> **Complete the following**:
• 1. In the DrugWatch text below, what did the faculty council of arts ask the KPU Senate to do in December?
• 2. Copy the part of the DrugWatch text below starting with "The arts faculty council followed" and going on through "at the university.".

=== Page text ===

The faculty of arts first started advocating against DrugWatch last spring when the issue was brought to the faculty’s council, KPU philosophy instructor Liam Dempsey wrote in an email statement to The Runner.
In December, the council passed a motion asking KPU Senate to look into the issue, but the arts faculty council representative “instead talked to the head of the Senate and decided it was not within the Senate’s purview,” Dempsey wrote.
“Many members were surprised that the motion was not carried out (many thought the Senate should have been the one to decide whether or not it was within its purview).”
The arts faculty council followed this by passing a different motion to write a letter to Davis in February, calling on him to disengage KPU from DrugWatch, which was copied to other administrative bodies at the university.
“President Davis sent back a very short reply. He essentially on one hand complained that he didn’t like the tone [and] language of the letter, and on the other hand, he said because there’s a court case pending and privacy issues, he couldn’t really tell us anything about what he was going to do,” Behme says.
“The response we got from President Davis showed that he felt that he was responsible to no one, and that is something that is actually rather scary.”

=== Records ===

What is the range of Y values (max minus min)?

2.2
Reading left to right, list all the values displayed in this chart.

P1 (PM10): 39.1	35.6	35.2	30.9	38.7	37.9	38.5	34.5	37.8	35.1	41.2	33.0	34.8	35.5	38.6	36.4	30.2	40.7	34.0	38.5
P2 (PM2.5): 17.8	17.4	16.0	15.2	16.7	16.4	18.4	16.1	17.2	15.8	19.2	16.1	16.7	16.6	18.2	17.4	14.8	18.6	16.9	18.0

===

> **Activity answers**:
• 1. Look into the DrugWatch issue.

• 2.
The arts faculty council followed this by passing a different motion to write a letter to Davis in February, calling on him to disengage KPU from DrugWatch, which was copied to other administrative bodies at the university.